Netscape Navigator Stability is Key

As health care providers increasingly surf the web for medical information as well as migrate to web-based clinical and practice management systems, one thing is obvious. The web browser is a key software application that must be reliable. The latest stable release of the Netscape Communicator/Navigator package – V4.72 falls short. Bug fixes that don’t, missing features and frequent crashes are prominent. The reasons for this is partly historical and partly organizational. Read more for some history, why this is important and a possible alternative.

The unfinished nature of Netscape’s popular browser is unfortunate because it is a key piece of software for health-care. In its finished Netscape form, and as its Mozilla open-source engine it has potential as a platform from which custom distributed medical applications can be built. But it must be stable.

The recently released Netscape Version 6 preview is not encouraging. Although still beta, it remains problematic and is something of a disappointment to many who have waited years for it to improve. Netscape and Mozilla is at a crossroads: both organizations need to fix glitches and respond to user’s needs or risk losing what marketshare it has gained on the Linux platform to a competitor. More importantly, in its current state it may turn away those who are experimenting with Linux for the first time. Almost certainly they will turn to the familiar Netscape name and interface in their first trials of Linux — and find it wanting.

Unfortunately its not that simple to just fix it. The relationship between Netscape 6 Preview and the Mozilla open source software it is based on, is complicated.

Here’s a short history for those uninitiated: The Mozilla project was founded/funded by Netscape in the final days of the browser wars, as it was
losing market share to Microsofts Internet Explorer. Netscape was bought by AOL continued Mozilla as an independant open source project funded, but independent of, both Netscape and AOL. Netscape 6 Preview is the first product of the base Mozilla engine and the familiar Netscape Interface. Mozilla’s engine is known as Gecko and when finished should result in substantially smaller and faster browsers than before. However, Netscape and Mozilla have very different missions and target audiences.

Mozilla is intended for ‘developers’ and Netscape to ‘end-users.’ For the relationship between these two entities from the horses mouth, BetaNews.org has an interview with the Mozilla developers themselves.

A side-by-side comparison of the Mozilla browser vs Netscape Navigator results in two very different looking web browsers, both are buggy. There are alternatives: the Opera browser for Linux, for example. It is also in a pre-release state (like NS V6.0 Gecko). The Opera browser could be a viable candidate to Netscape’s Navigator web browser.

Any other web browser contenders out there that can match NS features?

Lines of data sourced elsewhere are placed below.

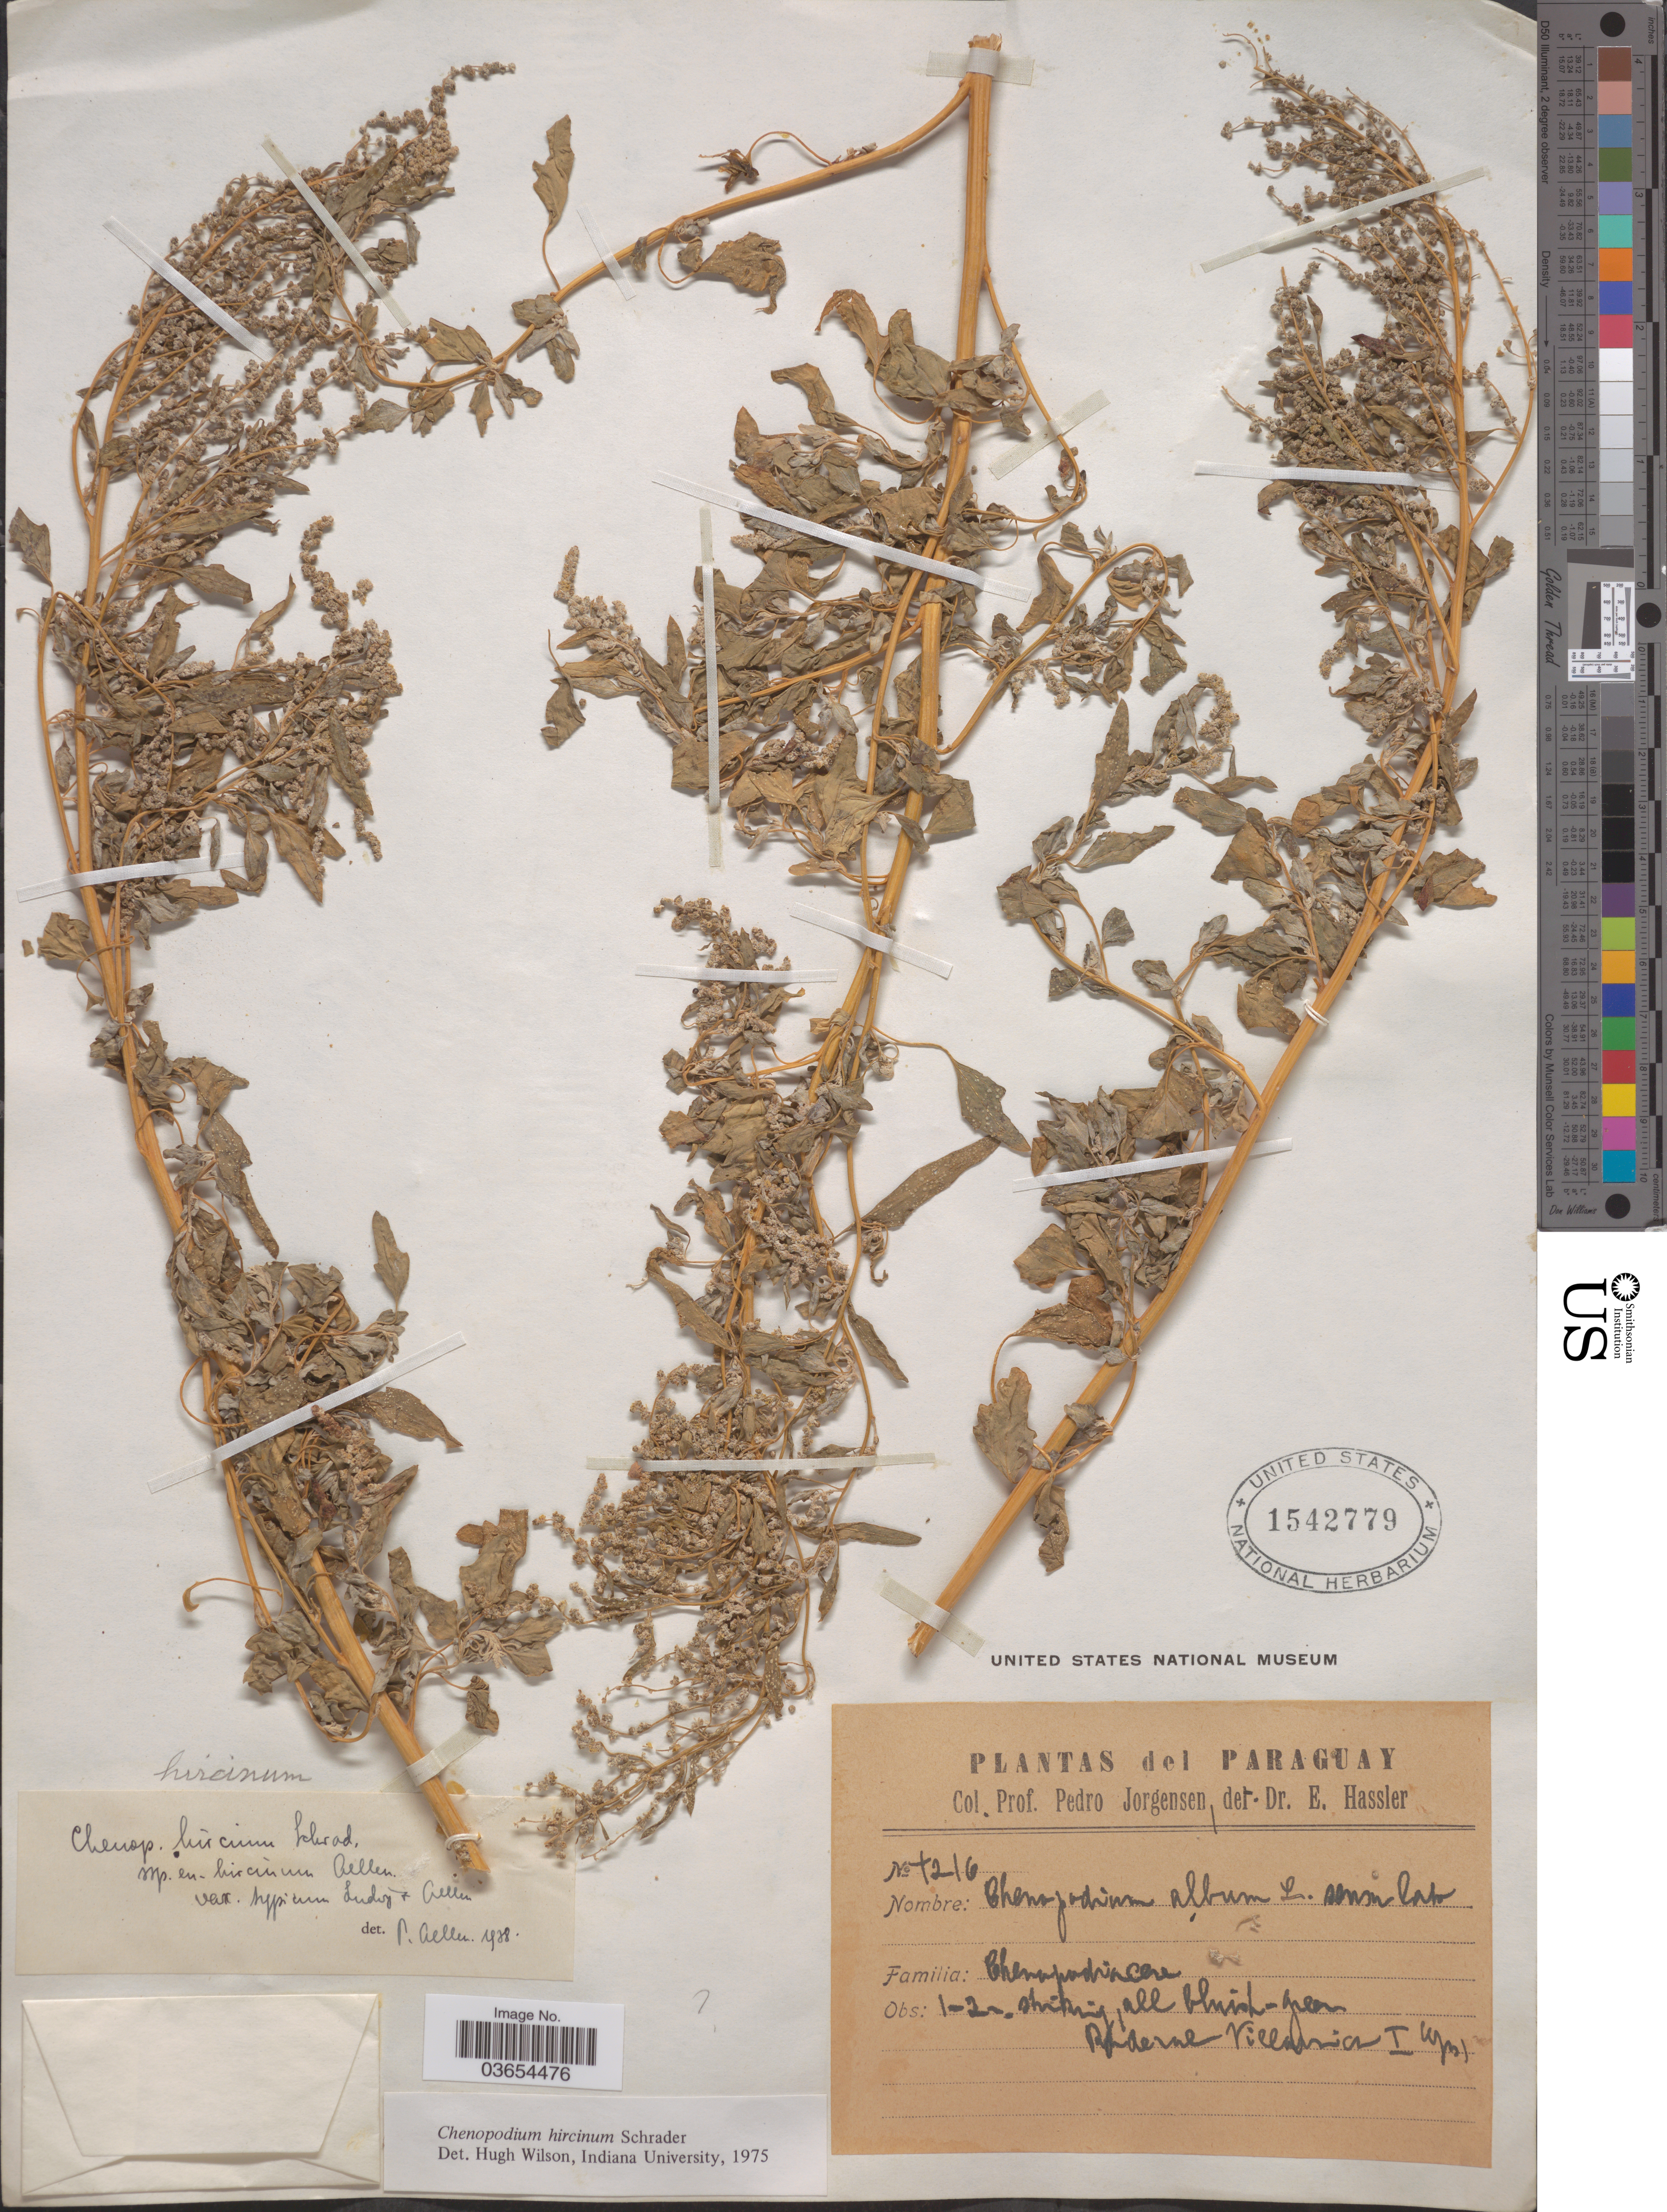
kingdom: Plantae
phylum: Tracheophyta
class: Magnoliopsida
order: Caryophyllales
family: Amaranthaceae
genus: Chenopodium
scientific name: Chenopodium hircinum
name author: Schrad.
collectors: P. Jörgensen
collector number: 4216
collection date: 1931-01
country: Paraguay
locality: Villarrica.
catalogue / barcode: US 1542779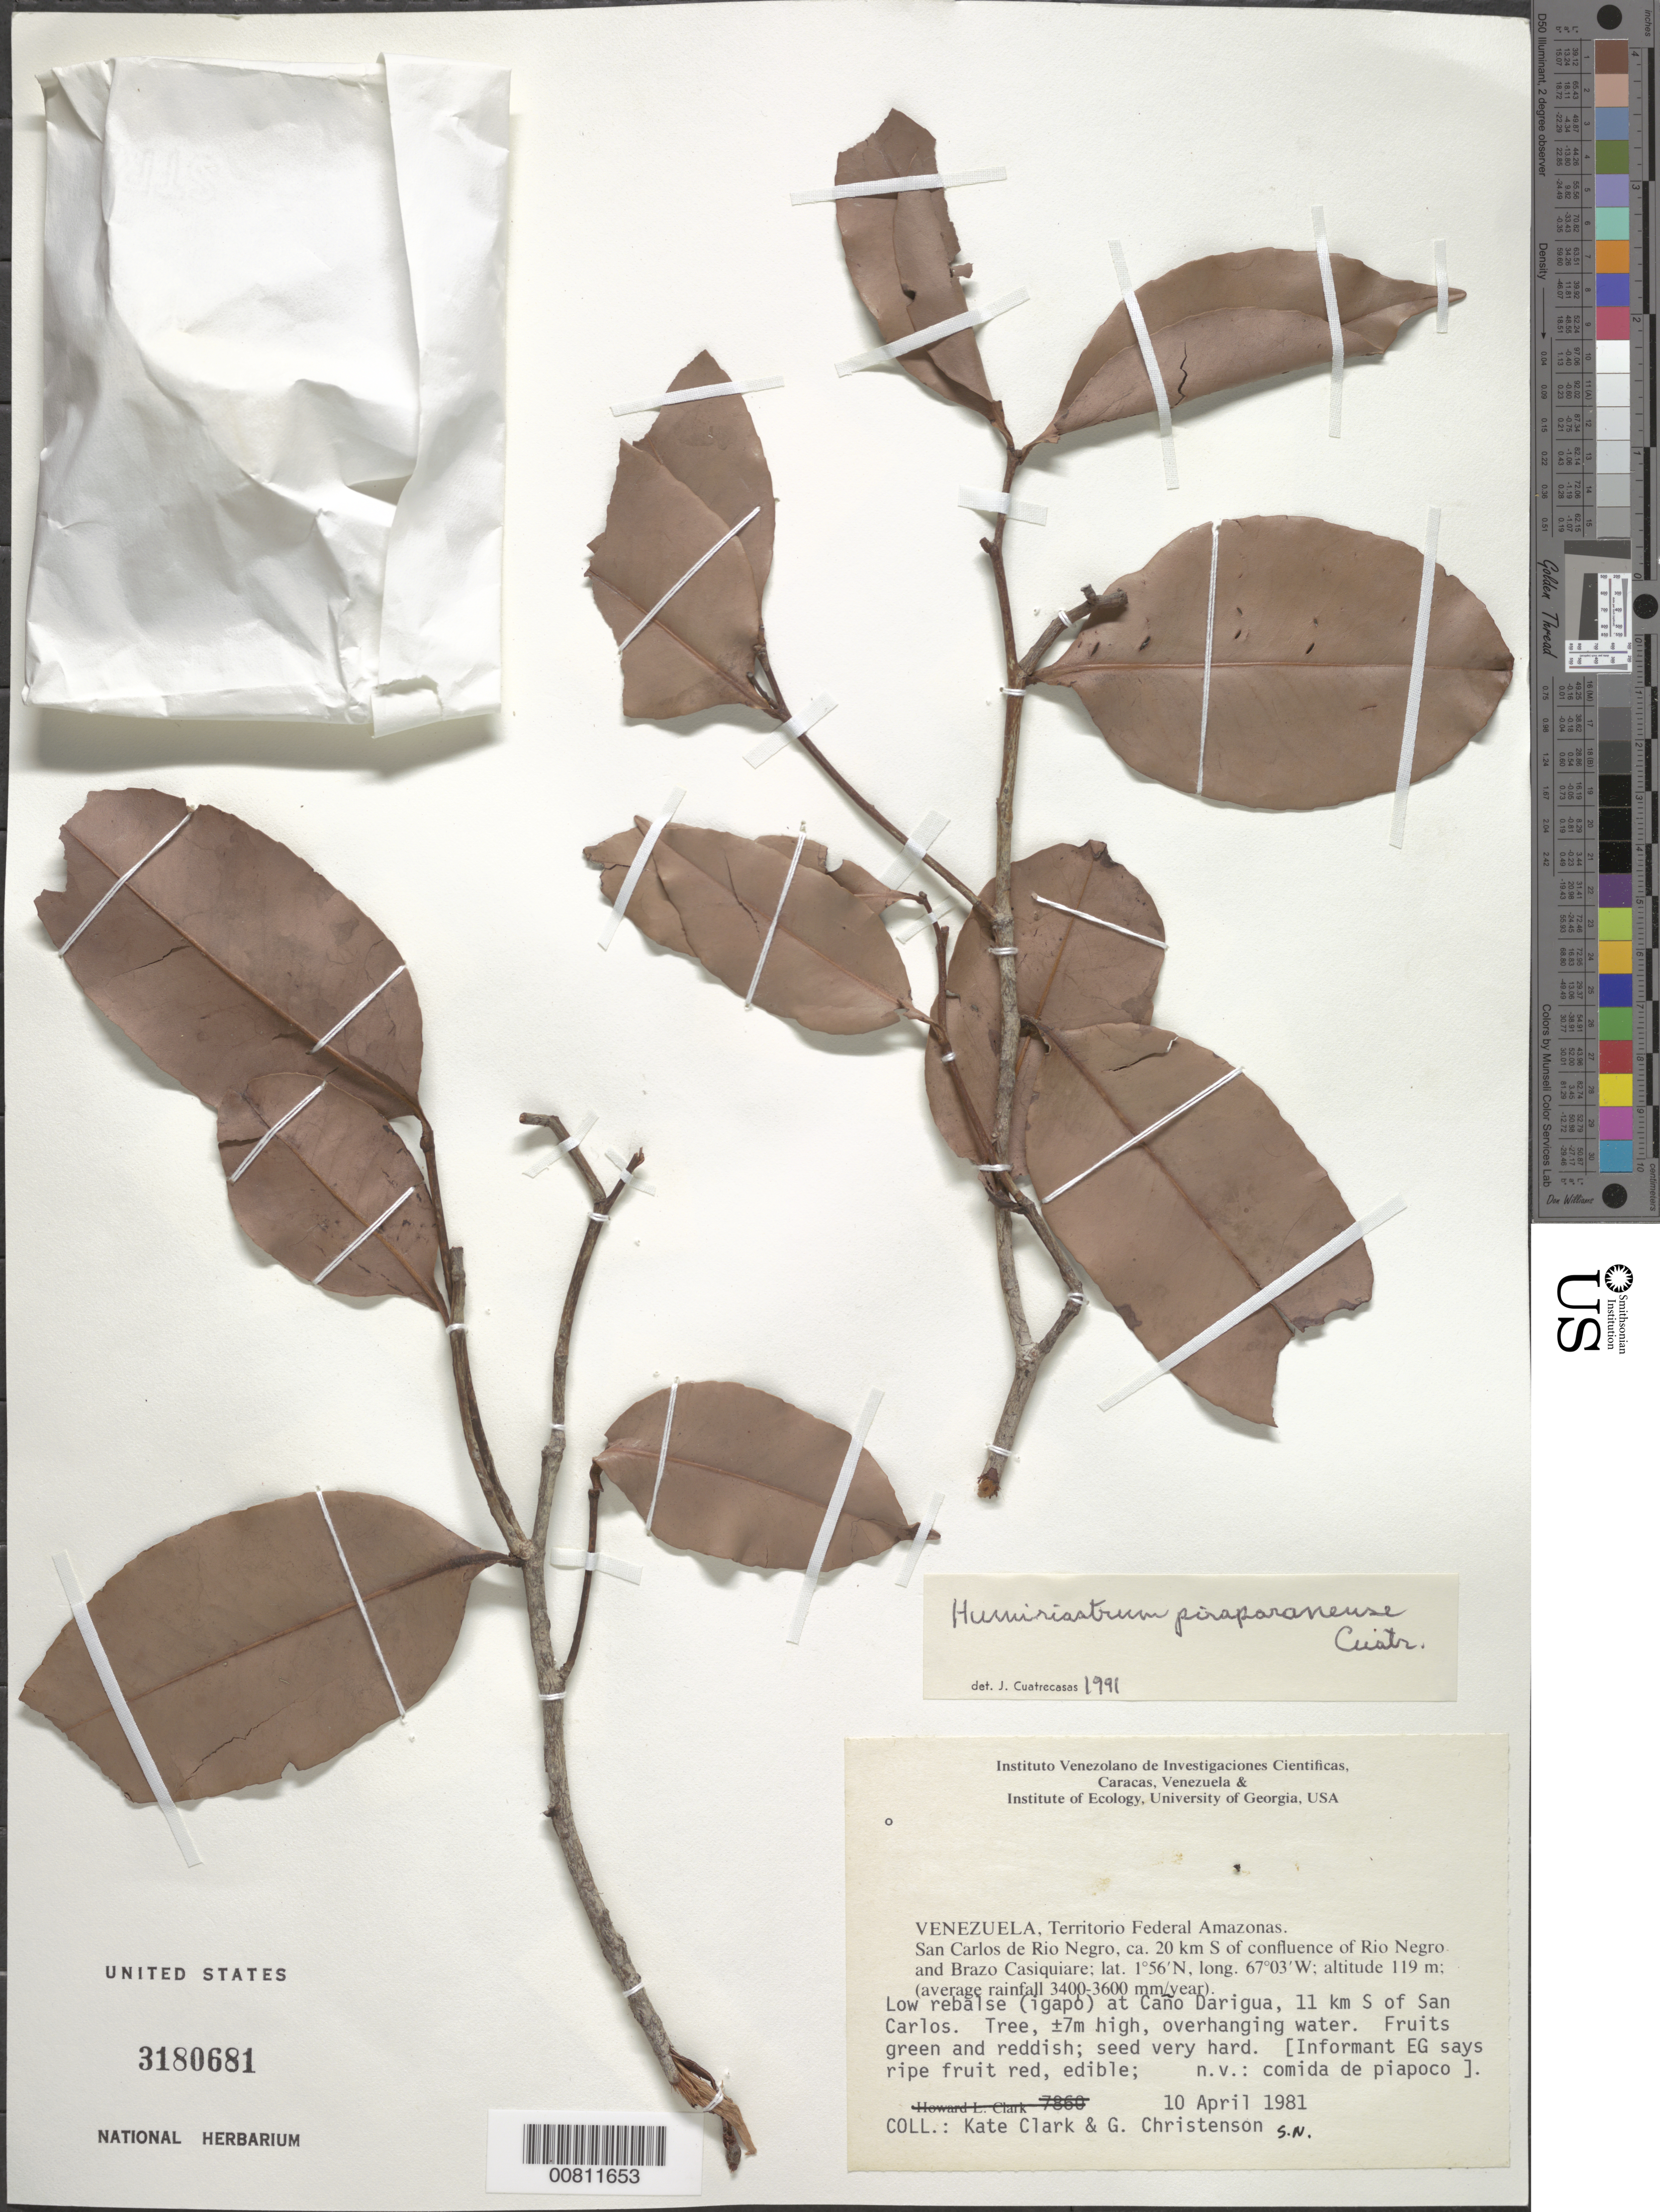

Inquiring minds want… alternatives. A prominent application such as
Netscape’s browser which is good on closed-source and buggy on open-source is a large barrier to entry for prospective practitioners, and anyone else. There is hope that the beta Netscape 6 will improve dramatically as well as Mozilla’s Gecko engin.

The question is one of time. The whispers about open source in medicine are no longer whispers. When it becomes a shout, open source must be ready if it is to succeed.